If you build planning features into a vertical app — workout, cooking, study, project — the same shape applies: ship templates, anchor them to a meaningful zero (the date, the deadline, the milestone), schedule backward, fire one prompt per task on its day, and stop there. Don’t AI it. Don’t surveille it. Don’t auto-tune it. Just ship the list.

That’s all Plan Mode is.


Soon. is available on the App Store. Free with 5 events forever; Premium unlocks weather intelligence, daily notes, recurring events, and one-task-per-day Plan Mode notifications. The full Plan Mode template gallery is on the Soon. landing page.

Questions

Frequently asked

What is Plan Mode in Soon.?
Plan Mode is the planning layer built into every Soon. countdown. When you create an event and pick a type — Trip, Wedding, Birthday, Pregnancy, Graduation, Move, Concert — Plan Mode loads a checklist template for that type, anchors each task to a T-minus offset (e.g. T-30 for 'book transport'), and schedules every task on its own calendar day backward from the event date. You see the checklist; the schedule runs underneath.
Why does Plan Mode use T-minus offsets instead of calendar dates?
T-minus anchoring (T-30, T-14, T-3) lets a single template work for any event date in any year. A trip in seven months and a trip in three weeks get the same logic — book transport thirty days out, pack three days before — without the template needing to know what year it is.

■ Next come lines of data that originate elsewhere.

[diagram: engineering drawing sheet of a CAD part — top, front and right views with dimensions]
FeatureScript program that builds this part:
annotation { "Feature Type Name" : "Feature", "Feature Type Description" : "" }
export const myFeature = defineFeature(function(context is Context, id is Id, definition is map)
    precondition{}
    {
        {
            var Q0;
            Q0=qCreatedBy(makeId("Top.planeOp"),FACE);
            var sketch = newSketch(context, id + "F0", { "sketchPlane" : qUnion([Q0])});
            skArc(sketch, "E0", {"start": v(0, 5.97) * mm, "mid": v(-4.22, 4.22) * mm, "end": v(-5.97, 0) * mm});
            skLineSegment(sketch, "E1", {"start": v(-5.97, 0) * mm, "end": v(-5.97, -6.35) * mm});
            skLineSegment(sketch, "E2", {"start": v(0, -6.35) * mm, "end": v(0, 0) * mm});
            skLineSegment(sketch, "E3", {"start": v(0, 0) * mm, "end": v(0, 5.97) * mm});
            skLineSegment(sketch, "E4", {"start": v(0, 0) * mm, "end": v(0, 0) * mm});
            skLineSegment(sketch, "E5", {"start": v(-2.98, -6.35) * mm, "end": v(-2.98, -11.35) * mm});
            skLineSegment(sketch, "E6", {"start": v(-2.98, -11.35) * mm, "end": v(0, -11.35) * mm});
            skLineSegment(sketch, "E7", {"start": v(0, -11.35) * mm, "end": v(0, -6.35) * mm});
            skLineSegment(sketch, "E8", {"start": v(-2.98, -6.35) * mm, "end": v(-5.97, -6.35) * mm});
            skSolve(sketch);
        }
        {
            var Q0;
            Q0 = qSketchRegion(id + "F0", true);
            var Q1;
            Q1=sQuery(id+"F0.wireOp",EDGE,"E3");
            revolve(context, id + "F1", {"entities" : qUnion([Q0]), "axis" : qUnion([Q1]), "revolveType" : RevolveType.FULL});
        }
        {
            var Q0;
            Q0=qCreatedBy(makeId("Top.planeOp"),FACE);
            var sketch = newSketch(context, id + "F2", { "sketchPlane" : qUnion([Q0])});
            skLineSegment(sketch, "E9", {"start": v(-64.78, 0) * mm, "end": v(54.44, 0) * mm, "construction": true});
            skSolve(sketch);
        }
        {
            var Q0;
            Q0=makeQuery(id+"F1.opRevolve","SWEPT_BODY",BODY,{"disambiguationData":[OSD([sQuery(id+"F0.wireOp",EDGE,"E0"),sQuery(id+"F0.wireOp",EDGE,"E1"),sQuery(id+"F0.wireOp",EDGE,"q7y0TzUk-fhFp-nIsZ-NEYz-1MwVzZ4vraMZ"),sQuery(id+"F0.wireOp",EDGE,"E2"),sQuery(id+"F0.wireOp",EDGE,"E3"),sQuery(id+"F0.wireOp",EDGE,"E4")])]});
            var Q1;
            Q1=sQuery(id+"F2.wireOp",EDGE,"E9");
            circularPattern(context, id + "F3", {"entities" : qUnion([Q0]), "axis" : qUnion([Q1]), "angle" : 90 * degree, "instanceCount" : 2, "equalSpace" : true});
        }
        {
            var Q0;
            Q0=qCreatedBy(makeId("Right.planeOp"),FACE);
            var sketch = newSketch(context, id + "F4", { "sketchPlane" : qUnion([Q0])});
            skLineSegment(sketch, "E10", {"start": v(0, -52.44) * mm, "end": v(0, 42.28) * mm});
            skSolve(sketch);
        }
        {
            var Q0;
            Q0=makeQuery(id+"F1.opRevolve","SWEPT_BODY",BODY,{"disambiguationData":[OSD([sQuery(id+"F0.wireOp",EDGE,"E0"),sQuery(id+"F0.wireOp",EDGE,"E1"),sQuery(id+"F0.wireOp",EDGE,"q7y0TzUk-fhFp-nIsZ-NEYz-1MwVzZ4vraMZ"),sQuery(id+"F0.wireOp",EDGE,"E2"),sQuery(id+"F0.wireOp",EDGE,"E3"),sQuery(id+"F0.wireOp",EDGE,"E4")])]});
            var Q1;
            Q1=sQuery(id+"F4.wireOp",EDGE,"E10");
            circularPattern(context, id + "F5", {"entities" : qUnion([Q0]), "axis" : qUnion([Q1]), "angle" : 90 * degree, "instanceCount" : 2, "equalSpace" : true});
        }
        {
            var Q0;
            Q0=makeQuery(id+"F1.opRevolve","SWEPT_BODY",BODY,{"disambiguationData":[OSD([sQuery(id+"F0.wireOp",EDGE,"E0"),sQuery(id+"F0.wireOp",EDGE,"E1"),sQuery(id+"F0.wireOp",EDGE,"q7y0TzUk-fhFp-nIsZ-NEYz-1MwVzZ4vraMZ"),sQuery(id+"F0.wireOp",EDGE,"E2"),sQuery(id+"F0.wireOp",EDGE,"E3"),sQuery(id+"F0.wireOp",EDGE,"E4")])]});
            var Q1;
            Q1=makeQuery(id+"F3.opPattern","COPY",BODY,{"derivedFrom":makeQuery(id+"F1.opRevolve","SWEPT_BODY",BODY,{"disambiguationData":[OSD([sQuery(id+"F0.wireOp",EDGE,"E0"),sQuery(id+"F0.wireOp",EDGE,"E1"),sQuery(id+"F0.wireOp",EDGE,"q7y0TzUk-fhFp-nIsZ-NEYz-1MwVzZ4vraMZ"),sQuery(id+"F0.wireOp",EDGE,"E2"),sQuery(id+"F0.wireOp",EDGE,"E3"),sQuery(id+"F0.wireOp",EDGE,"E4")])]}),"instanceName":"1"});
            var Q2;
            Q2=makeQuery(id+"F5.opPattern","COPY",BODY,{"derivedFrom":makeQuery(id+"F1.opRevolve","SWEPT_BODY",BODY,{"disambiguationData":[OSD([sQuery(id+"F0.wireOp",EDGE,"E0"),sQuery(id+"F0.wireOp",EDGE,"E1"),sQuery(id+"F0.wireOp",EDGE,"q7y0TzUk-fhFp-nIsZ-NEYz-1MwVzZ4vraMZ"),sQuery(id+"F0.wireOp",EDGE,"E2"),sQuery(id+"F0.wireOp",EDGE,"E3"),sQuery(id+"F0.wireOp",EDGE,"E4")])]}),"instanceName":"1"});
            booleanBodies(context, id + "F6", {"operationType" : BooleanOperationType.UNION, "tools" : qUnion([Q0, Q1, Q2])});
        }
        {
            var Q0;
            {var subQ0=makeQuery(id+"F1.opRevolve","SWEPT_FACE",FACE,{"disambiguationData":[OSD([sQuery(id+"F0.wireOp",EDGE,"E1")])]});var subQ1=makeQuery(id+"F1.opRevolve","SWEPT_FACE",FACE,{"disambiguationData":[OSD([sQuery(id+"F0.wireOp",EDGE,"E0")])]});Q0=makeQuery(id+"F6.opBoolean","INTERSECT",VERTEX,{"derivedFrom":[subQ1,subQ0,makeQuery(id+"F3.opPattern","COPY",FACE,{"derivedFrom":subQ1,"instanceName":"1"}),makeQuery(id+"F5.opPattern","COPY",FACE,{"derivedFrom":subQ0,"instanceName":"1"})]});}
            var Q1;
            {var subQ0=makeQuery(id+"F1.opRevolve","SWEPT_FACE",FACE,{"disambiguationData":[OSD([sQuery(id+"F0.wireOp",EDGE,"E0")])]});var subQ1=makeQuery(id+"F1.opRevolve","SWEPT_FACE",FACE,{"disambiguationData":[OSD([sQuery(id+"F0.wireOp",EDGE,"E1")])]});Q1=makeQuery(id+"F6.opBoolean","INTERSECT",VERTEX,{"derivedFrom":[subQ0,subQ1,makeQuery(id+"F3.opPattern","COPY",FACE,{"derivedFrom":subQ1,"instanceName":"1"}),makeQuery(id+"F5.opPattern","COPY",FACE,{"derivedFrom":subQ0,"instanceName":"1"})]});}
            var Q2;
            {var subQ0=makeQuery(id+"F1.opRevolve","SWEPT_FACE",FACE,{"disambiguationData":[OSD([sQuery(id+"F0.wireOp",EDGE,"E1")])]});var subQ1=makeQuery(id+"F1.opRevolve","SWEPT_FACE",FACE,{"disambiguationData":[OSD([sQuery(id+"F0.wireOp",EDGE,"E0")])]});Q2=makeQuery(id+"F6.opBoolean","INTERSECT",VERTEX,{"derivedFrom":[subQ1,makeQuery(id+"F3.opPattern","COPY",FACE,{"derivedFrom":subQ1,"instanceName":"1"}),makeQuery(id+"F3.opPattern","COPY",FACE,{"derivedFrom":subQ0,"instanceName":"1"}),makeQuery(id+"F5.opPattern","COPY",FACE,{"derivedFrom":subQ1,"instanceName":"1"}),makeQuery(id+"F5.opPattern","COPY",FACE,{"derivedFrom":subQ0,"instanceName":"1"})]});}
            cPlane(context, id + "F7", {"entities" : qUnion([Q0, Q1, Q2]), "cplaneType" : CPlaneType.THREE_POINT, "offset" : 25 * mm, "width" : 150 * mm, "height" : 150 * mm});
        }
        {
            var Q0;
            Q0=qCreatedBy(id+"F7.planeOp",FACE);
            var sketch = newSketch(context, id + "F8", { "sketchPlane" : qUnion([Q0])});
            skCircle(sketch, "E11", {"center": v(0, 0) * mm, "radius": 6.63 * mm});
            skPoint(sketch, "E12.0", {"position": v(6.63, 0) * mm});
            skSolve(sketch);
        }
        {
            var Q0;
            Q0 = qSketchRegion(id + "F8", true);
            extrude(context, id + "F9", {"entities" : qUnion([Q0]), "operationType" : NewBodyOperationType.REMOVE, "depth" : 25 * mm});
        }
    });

It also makes the checklist legible: 'twenty-one days to go' communicates faster than 'September 14th' when you're scanning a Lock Screen widget.
Does Plan Mode use AI to generate the checklist?
No. Each template is written once and shipped with the app. There is no AI generation, no inference, no model call. The wedding template was authored by a person; the pregnancy template was authored by a person; the trip template was authored by a person. This is intentional — templates that ship in the binary cannot leak event details to a server, do not vary between users, and do not change between app launches.
Can I customise a Plan Mode template?
Yes. Every task in a Plan Mode template can be edited, rescheduled, hidden, or replaced. The shipped template is a starting point, not a contract. Add a task at T-50 ('confirm marriage licence requirements'), shift 'pack' from T-3 to T-5, or hide reminders you don't need — your edits apply to that event only, never overwrite the shared template.
Do Plan Mode reminders fire all at once?
No. If you enable event notifications (Premium), Soon. sends one notification per task on the day that task is due. A trip in 30 days has a single 'book transport' nudge at T-30 — not 30 daily reminders. The free tier never notifies.